Viewing 3 replies - 1 through 3 (of 3 total)
  • Plugin Author Jeff Starr

    (@specialk)

    Glad to help:

    “will your plugin block/trap ia_archiver and archive.org_bot bots? ”

    Yes, but only if they follow the hidden blackhole link. Otherwise, it is possible to add/block manually using the pro version.

    Let me know if I can provide any further infos, glad to help.

    toolsavvy

    (@toolsavvy)

    Otherwise, it is possible to add/block manually using the pro version.

    Interesting. How exactly does that work in the Pro version? I mean, do I have to know all of IP addresses archive.org uses for their bots in order to manually ban archive.org bots with the Pro version?

    Plugin Author Jeff Starr

    (@specialk)

    Yeah it’s all IP-based.
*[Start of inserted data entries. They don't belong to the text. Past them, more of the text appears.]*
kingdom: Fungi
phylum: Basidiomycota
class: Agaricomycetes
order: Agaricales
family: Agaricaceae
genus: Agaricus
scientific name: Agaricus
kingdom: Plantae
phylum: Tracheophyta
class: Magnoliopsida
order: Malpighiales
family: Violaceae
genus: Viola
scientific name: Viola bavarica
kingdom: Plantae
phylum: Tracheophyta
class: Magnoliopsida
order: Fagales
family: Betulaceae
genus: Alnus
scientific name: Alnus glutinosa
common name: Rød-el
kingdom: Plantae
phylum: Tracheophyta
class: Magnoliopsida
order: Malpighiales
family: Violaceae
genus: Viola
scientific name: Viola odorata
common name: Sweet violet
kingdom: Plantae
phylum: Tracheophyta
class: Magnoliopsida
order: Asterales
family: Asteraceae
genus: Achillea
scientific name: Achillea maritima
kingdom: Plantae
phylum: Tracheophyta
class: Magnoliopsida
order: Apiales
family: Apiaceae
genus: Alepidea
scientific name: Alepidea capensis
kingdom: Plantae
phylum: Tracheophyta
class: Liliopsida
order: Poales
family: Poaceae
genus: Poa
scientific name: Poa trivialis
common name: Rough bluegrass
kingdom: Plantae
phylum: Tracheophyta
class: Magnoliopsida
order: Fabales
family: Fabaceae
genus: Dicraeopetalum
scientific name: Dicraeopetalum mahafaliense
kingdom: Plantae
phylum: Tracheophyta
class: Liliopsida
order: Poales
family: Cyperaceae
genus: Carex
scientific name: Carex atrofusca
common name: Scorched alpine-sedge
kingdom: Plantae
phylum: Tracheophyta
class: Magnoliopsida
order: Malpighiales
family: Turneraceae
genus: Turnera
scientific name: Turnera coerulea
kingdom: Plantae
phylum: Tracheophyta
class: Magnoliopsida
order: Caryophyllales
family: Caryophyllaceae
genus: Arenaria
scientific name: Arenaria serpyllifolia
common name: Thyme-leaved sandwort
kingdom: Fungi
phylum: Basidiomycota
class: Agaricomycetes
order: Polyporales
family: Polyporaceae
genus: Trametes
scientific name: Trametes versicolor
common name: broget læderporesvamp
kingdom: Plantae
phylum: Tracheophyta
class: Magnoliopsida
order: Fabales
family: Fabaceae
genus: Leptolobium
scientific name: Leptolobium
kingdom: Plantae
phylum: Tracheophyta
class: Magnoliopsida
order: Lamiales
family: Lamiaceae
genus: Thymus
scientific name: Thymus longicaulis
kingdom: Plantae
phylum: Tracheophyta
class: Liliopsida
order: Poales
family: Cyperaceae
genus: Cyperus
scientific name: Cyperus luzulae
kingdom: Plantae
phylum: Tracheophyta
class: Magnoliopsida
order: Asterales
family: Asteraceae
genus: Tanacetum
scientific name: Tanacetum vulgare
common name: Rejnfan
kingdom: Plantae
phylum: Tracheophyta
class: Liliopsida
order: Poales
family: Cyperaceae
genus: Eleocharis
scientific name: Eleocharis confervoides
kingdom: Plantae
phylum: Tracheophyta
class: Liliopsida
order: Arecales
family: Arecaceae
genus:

If you want to know more about the Pro version you can contact me directly (the forums here at WordPress.org are for free plugins only).

    As for blocking based on user agent, I haven’t seen a plugin that can do it, although it may be possible as a feature in one of the popular “all-in-one” type security plugins. I haven’t checked though.

    If you just want a quick, effective way of blocking ia_archiver, you could always add a rule to your site config or .htaccess. For example, on Apache servers with mod_rewrite enabled, these two lines will stop any/all ia_archiver access:

    RewriteCond %{HTTP_USER_AGENT} (ia_archiver) [NC]
    RewriteRule . - [F,L]

    Other/similar rules available for other servers (e.g., Nginx). So it’s definitely possible to block any desired user agents.

Viewing 3 replies - 1 through 3 (of 3 total)
  • The topic ‘Archive.org Wayback Machine’ is closed to new replies.